Extended Data Fig. 9: Additional results for unconstrained generation at genome and chromosome scale.
From: Genome modelling and design across all domains of life with Evo 2

(a) Amino acid sequence recovery for different genes across Evo 2 models when prompted with genomic context of the respective gene.

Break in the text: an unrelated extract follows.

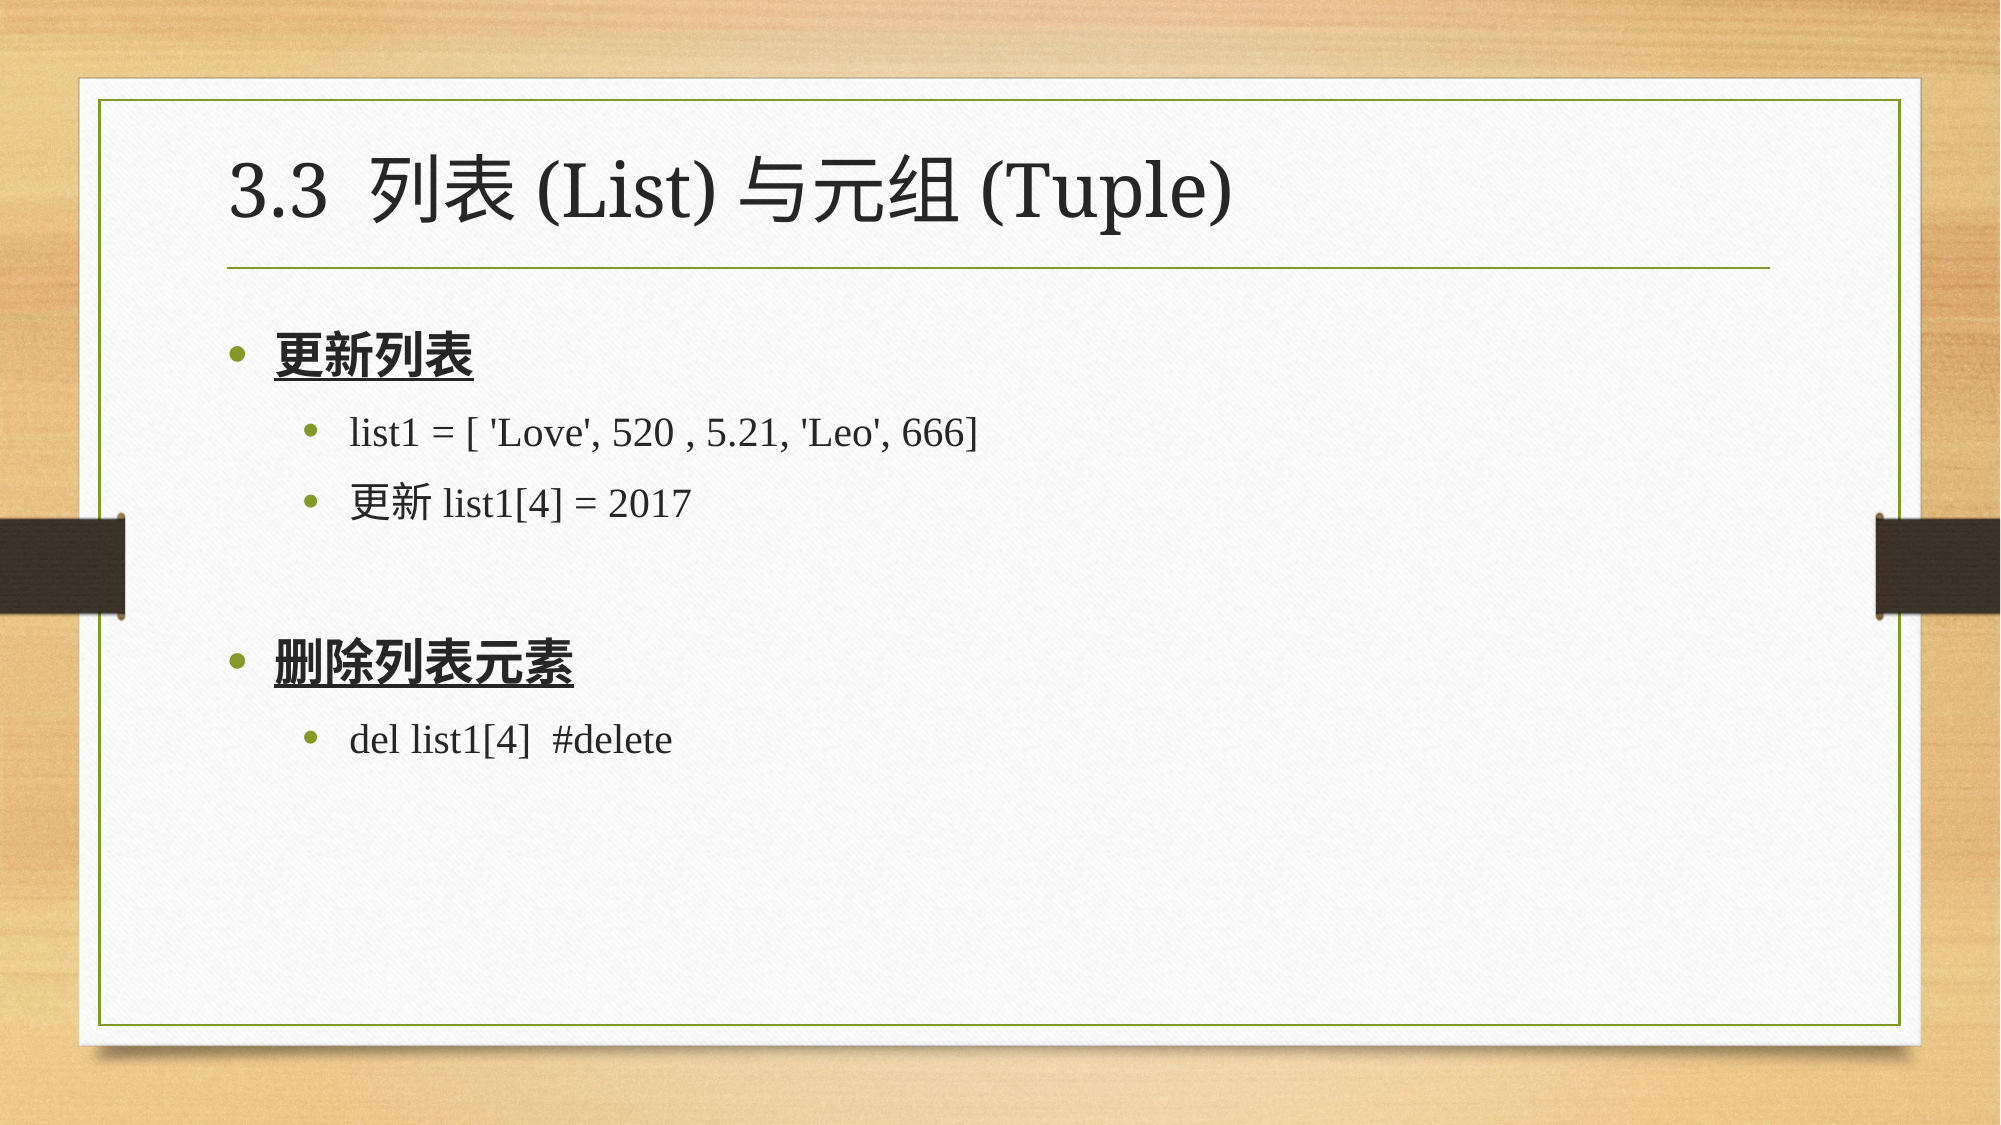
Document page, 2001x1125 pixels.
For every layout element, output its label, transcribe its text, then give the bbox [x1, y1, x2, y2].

Evo 2 models were tested across multiple stages of context extension, including the base model pretrained at 8k token context, intermediate models at 262k and 524k token context, and the final model with context extension to 1 M token context. (b) Structural alignment of AlphaFold 3-predicted complexes of native human mitochondrial proteins and of AlphaFold 3-predicted complexes of Evo 2-generated human mitochondrial proteins. (c) Predicted aligned error (PAE) of the Evo 2-generated mitochondrial complexes from AlphaFold 3. (d) Distribution of mitochondrial codon frequencies between Evo 2-generated mitochondrial sequences and H. sapiens mitochondria. (e) Frequency of each tRNA anticodon across Evo 2-generated mitochondria as annotated by MitoZ. (f) ESMFold predicted local distance difference test (pLDDT) distributions of natural and Evo 2-generated M. genitalium genes called by Prodigal. (g) Distribution of TM scores from Evo 2-generated M. genitalium genes against UniRef50 AlphaFold DB. (h) Predicted AlphaFold 3 structures, TM scores, and sequence identity comparing genes from Evo 2-generated M. genitalium with natural proteins. (i) Distribution of genes, introns, tRNAs, and promoters on an Evo 2-generated S. cerevisiae sequence compared with the natural S. cerevisiae chromosome III (gray line). (j) Distribution of gene lengths and pLDDTs of Evo 2-generated and natural S. cerevisiae genes, annotated by GeneMark-ES. (k) Distribution of TM scores of genes from Evo 2-generated S. cerevisiae sequence against UniRef 50. (l) Distribution of different secondary structures in Evo 2-generated against S. cerevisiae chromosome III wildtype genes. (m) Protein structure of genes from Evo 2-generated S. cerevisiae sequence compared with the natural structure and sequence. (n) Tetranucleotide usage deviation (TUD) comparison between natural S. cerevisiae, S. pombe, and Evo 2-generated sequences for whole sequence, CDS, and promoters (upstream of gene start).